A court also might impose a $5,000 penalty and the plaintiff could seek triple damages, in addition to costs and attorney fees, if a judge found the municipality violated the state preemption law.
Boroughs, townships, and cities across the state, including at least nine in Southeastern Pennsylvania, began enacting local ordinances aimed at cracking down on illegal gun trafficking in 2008 after the General Assembly did not act on a statewide measure to crack down on so-called straw purchases of guns.
Here’s the bill itself. It’s rare for civil claims to include provisions allowing for the plaintiff to recover their attorneys’ fees and costs. You don’t get that for personal injuries. You don’t get that for malpractice. You don’t get that for sexual abuse. I think more civil claims should permit them, but is this the sort of claim that warrants it?

Stored data

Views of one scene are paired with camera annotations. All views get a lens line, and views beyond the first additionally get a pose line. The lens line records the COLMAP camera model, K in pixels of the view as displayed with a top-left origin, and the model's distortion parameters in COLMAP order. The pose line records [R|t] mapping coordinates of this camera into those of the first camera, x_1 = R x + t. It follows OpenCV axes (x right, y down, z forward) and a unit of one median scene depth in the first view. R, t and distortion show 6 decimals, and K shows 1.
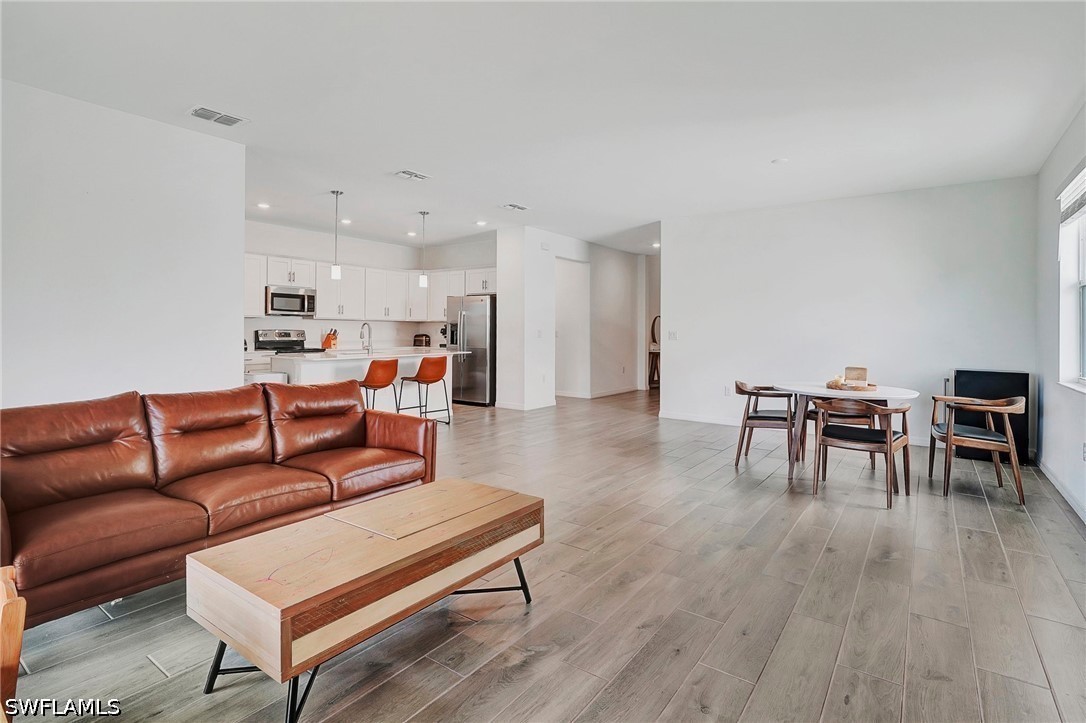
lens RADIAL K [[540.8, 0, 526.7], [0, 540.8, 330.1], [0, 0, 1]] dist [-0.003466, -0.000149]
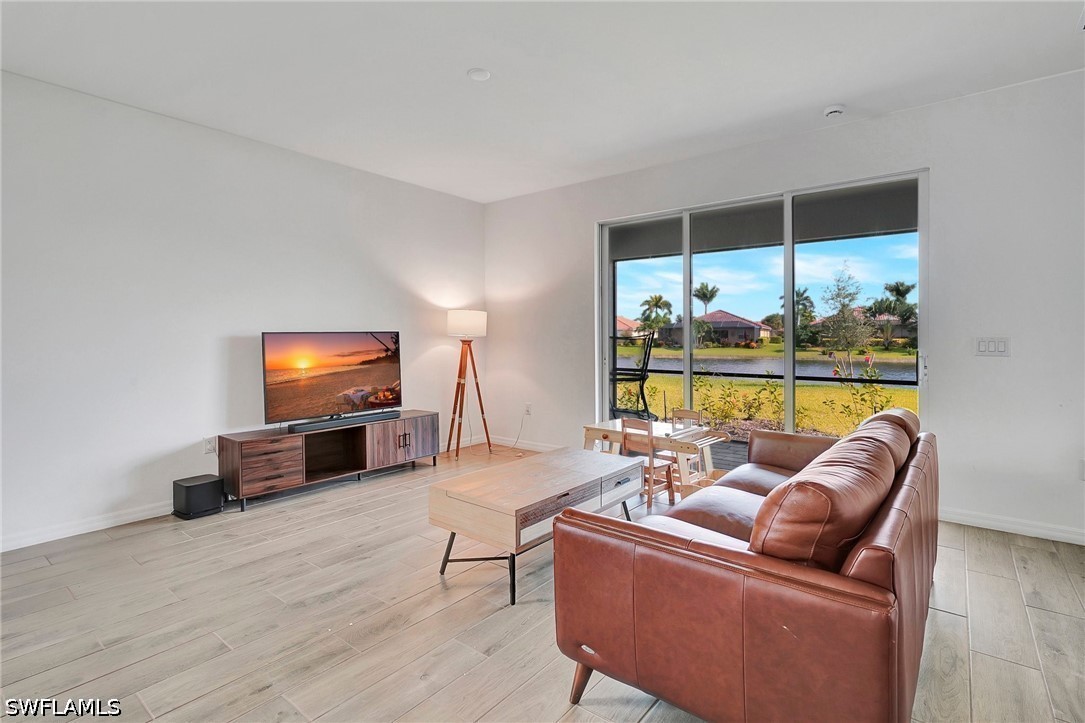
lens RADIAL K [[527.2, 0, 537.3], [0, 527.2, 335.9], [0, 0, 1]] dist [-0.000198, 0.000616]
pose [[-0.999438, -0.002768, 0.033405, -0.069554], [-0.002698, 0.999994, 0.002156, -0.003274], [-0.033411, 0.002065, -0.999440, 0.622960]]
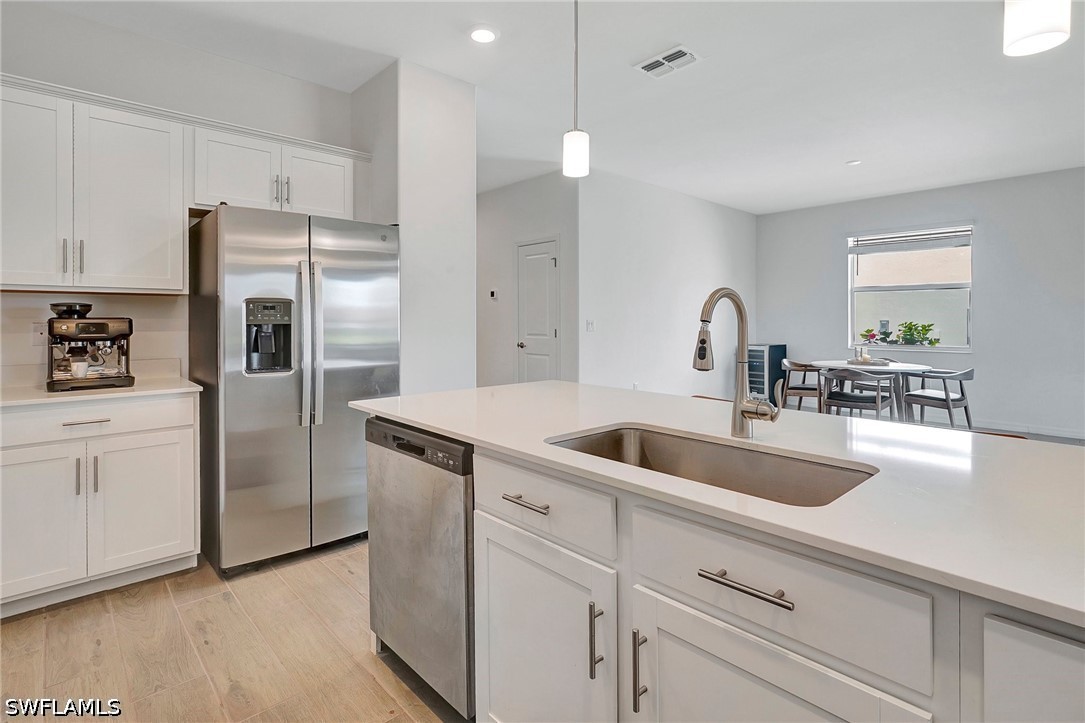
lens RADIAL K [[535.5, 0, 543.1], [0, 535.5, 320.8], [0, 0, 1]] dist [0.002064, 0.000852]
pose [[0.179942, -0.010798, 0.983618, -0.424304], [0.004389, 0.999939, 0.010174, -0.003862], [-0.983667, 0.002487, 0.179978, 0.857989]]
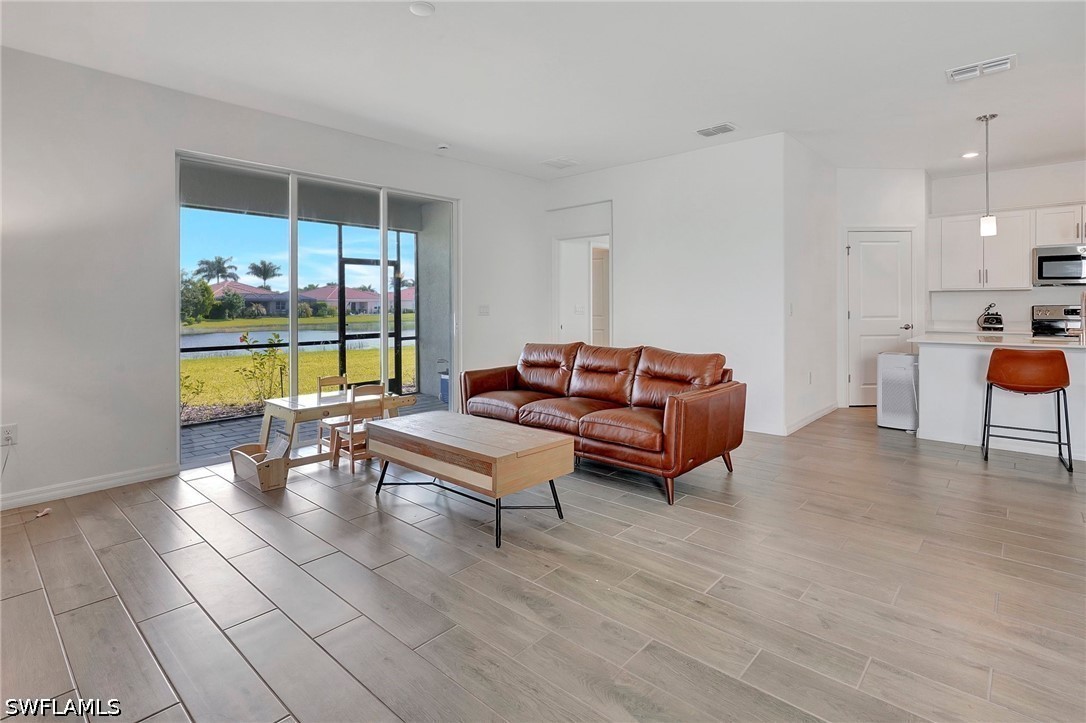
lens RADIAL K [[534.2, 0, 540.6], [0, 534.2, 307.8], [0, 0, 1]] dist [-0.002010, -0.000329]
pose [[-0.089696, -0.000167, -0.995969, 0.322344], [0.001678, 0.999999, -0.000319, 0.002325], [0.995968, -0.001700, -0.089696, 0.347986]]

#### [Requirement A]
Repeat the portion of the gun ordinance passage that begins with "A court also" and ends with "that warrants it?", including both endpoints.
#### [Requirement B]
According to the gun ordinance passage, at least how many municipalities in Southeastern Pennsylvania enacted local ordinances against illegal gun trafficking?

#### [Answer section A]
A court also might impose a $5,000 penalty and the plaintiff could seek triple damages, in addition to costs and attorney fees, if a judge found the municipality violated the state preemption law.
Boroughs, townships, and cities across the state, including at least nine in Southeastern Pennsylvania, began enacting local ordinances aimed at cracking down on illegal gun trafficking in 2008 after the General Assembly did not act on a statewide measure to crack down on so-called straw purchases of guns.
Here’s the bill itself. It’s rare for civil claims to include provisions allowing for the plaintiff to recover their attorneys’ fees and costs. You don’t get that for personal injuries. You don’t get that for malpractice. You don’t get that for sexual abuse. I think more civil claims should permit them, but is this the sort of claim that warrants it?

#### [Answer section B]
At least nine.